Palabras que sonaban sinceras: promesas acerca de que todo saldría bien, de que no venía nada que temer. Cosas que Stacy sabía que Kay no sentía en realidad. Aquella mujer era capaz de dejar a un lado sus propios temores para aliviar los de su hija. Stacy la había considerado hasta ese momento fría y perfeccioncita. Nunca volvería a verla de la misma manera.

Leo, por su parte, permanecía envarado y taciturno a su lado, con el aspecto de un pez fuera del agua.

Kay lo miró con reproche una vez más.

– Voy a llevarla arriba.

Él asintió con la cabeza, visiblemente abatido. Luego dio media vuelta y regresó al sofá. Se dejó caer pesadamente en él.

– Kay me culpa a mí.

Stacy estaba de acuerdo, pero no creía que decírselo sirviera de nada.

– Pero yo no he causado todo esto. No es culpa mía.

– Lo sé -dijo ella suavemente, sintiendo lástima por él-. Está asustada. No piensa con claridad.

– Odio no poder hacer nada. Alicia es… es lo más importante del mundo para mí. Verla tan angustiada y no poder… -acabó la frase con un bufido de impotencia-. Ese dibujante era la mejor pista que teníamos.

Su única pista verdadera.

– Sí.

– ¿Qué vamos a hacer ahora?

– Esperar. Tomar precauciones. Y confiar en que la policía haga su trabajo.

– Que se vaya a paseo la policía. ¿Qué vamos a hacer nosotros?

– Sabemos que ese dibujante no era el asesino. Sólo era un colaborador pagado.

– El Conejo Blanco lo hizo.

– Podría ser. Pero tampoco lo sabemos con seguridad.

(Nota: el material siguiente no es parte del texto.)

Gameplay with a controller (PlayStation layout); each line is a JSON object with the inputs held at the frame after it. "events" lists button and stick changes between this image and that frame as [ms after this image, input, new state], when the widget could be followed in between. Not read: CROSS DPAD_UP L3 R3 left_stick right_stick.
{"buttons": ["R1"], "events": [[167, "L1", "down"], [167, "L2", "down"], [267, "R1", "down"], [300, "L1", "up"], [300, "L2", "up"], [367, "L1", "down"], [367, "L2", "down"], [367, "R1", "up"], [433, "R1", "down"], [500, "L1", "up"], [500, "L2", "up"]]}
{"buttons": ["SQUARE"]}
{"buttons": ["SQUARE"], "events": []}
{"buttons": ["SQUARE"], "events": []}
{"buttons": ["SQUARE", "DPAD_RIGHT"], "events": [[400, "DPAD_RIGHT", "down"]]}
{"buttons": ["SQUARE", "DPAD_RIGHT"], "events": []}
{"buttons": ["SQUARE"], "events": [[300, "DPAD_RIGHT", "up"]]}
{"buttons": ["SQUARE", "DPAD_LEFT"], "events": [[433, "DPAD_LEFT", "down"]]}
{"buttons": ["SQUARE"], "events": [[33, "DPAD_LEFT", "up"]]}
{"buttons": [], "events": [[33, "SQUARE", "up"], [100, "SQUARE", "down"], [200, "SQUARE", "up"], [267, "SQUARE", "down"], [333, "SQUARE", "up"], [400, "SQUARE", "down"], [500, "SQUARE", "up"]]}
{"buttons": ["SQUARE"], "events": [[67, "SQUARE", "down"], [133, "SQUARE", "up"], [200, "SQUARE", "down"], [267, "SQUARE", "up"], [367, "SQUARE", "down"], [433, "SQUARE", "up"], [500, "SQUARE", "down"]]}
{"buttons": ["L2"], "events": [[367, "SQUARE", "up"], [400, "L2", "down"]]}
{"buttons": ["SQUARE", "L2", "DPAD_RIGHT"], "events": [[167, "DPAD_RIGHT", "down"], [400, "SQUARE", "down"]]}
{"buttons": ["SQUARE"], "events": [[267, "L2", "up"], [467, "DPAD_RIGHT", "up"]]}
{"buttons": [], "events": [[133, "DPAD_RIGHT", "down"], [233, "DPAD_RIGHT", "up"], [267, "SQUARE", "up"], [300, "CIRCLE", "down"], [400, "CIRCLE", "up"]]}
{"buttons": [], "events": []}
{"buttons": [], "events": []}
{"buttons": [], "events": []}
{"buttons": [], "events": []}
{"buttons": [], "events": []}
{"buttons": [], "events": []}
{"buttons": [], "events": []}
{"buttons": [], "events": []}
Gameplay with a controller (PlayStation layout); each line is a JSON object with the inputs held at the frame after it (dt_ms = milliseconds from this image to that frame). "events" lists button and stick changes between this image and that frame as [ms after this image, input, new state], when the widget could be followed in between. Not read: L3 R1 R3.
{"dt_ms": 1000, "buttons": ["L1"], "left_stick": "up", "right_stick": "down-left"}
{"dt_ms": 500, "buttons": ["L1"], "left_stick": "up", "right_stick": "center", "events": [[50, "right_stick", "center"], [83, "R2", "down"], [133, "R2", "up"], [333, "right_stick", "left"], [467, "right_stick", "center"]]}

Leo se echó a reír de repente. Su risa sonó forzada.

– Claro que fue el Conejo Blanco. Tú crees tan poco como yo en las coincidencias. Cuando Malone y tú os acercasteis demasiado, mató al dibujante para proteger su identidad.

Stacy no respondió. Esa era también su opinión, basada no en los hechos, sino en el sentido común… y en una fuerte intuición visceral.

– Es alguien cercano -dijo-. Alguien de tu círculo. De eso sigo convencida.

– Pues vente a vivir aquí.

– ¿Perdona?

– Quiero que estés aquí. Con nosotros.

– Leo, no creo que…

– Kay está angustiada. Y ya has visto a Alicia. Se sentirían más seguras si vivieras aquí.

– Contrata a una compañía de seguridad privada. Cómprate un perro. Y pon una alambrada eléctrica. O el sistema de cámaras de vigilancia que sugirió Kay. Yo no soy experta en seguridad.

– Estaría más tranquilo contigo que con guardias de seguridad a sueldo.

– ¿Por qué? Y no me digas que porque fui poli, porque no me lo creo.

– Porque tú no te limitarás a protegernos. También te estarás protegiendo a ti misma.

– No me preocupa lo que…

– Estás metida en el juego, Stacy. Será mejor que empieces a preocuparte por tu seguridad. Además, el desenlace de este asunto te interesa. Y, si estás aquí, es más probable que tomes parte en él.